We found a higher rate of febrile neutropenia after the first treatment course in the AID-group compared to patients without AID, and an inferior OS in those with febrile neutropenia. This has not been reported before in AID-associated DLBCL, and could be one explanation for the worse OS in groups of AID patients, but needs to be further explored in coming studies. Clinicians are well aware of this problem in the care of lymphoma patients in general, and increased awareness of a particular risk in AID patients or groups of AID patients could be a step to improve a potentially inferior outcome in this patient group.

Subtype classification of DLBCLs into germinal centre (GC) B-cell like and activated B-cell (ABC)-like subtypes is also relevant for studies of prognosis in DLBCL as patients with the ABC-subtype in most studies have a worse survival [43–46]. Unfortunately, we did not have this subtype information about the DLBCL cases in this study, which would have been interesting as some studies indicate that the ABC-subtype may be overrepresented in DLBCL patients with RA and SLE [22,47]. It would thus have been of interest to investigate whether the worse OS in patients with primarily B-cell mediated AIDs could be associated with a larger proportion of the ABC-like subtype among these patients.

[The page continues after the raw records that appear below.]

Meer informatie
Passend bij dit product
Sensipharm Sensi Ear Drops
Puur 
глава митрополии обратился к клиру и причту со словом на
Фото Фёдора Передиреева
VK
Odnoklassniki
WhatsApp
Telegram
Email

This study has several limitations that need to be considered. The retrospective design based on data in medical records may result in missed historical data. Although recall bias is avoided with this design, we cannot rule out that some AID diagnoses may have been overlooked or that some patients not fulfil current diagnostic criteria. We grouped all thyroid diseases together as it was often uncertain whether the condition was a consequence of Hashimoto’s disease or not. This may have resulted in the inclusion of patients with non-autoimmune thyroid disorders in the study. Our definition of diabetes type 1 (treatment with insulin only) may have led to erroneous inclusion of some patients with diabetes type 2. Previous treatment of the AIDs was not available in detail and neither was information about duration and severity of the AIDs. We also had limited knowledge of concomitant diseases or lifestyle factors that may affect outcome. Although this is a large study the individual AID diagnoses constitute small groups.

Despite these caveats, the study included a large population-based cohort of DLBCL patients treated with R-CHOP/CHOP-like regimens and physician-reported AID and detailed information about the lymphoma disease, and the results might have implications on clinical practice and for future research directions. In patients with DLBCL, as much as up to a quarter of female patients may have a history of AID. Patients with AID may have an increased risk of febrile neutropenia which warrants raised awareness in the clinical care of these patients. Measures to consider could be more frequent use of colony stimulating factors and prophylactic antibiotics in this patient group. Female patients with B-cell response AID seem to have a worse OS and further studies are needed to confirm the results and investigate the background for this potential association. Future studies should consider gender aspects and include detailed data of the underlying AIDs and the specific causes of death to better understand the drivers of prognosis in this patient group. Further studies of DLBCL patients with AID are of specific relevance in the new era of immunotherapy as part of lymphoma treatment.

Acknowledgments

The authors would like to acknowledge Erik, Karin och Gösta Selanders stiftelse.

Disclosure statement

The authors declare that they have no conflict of interest.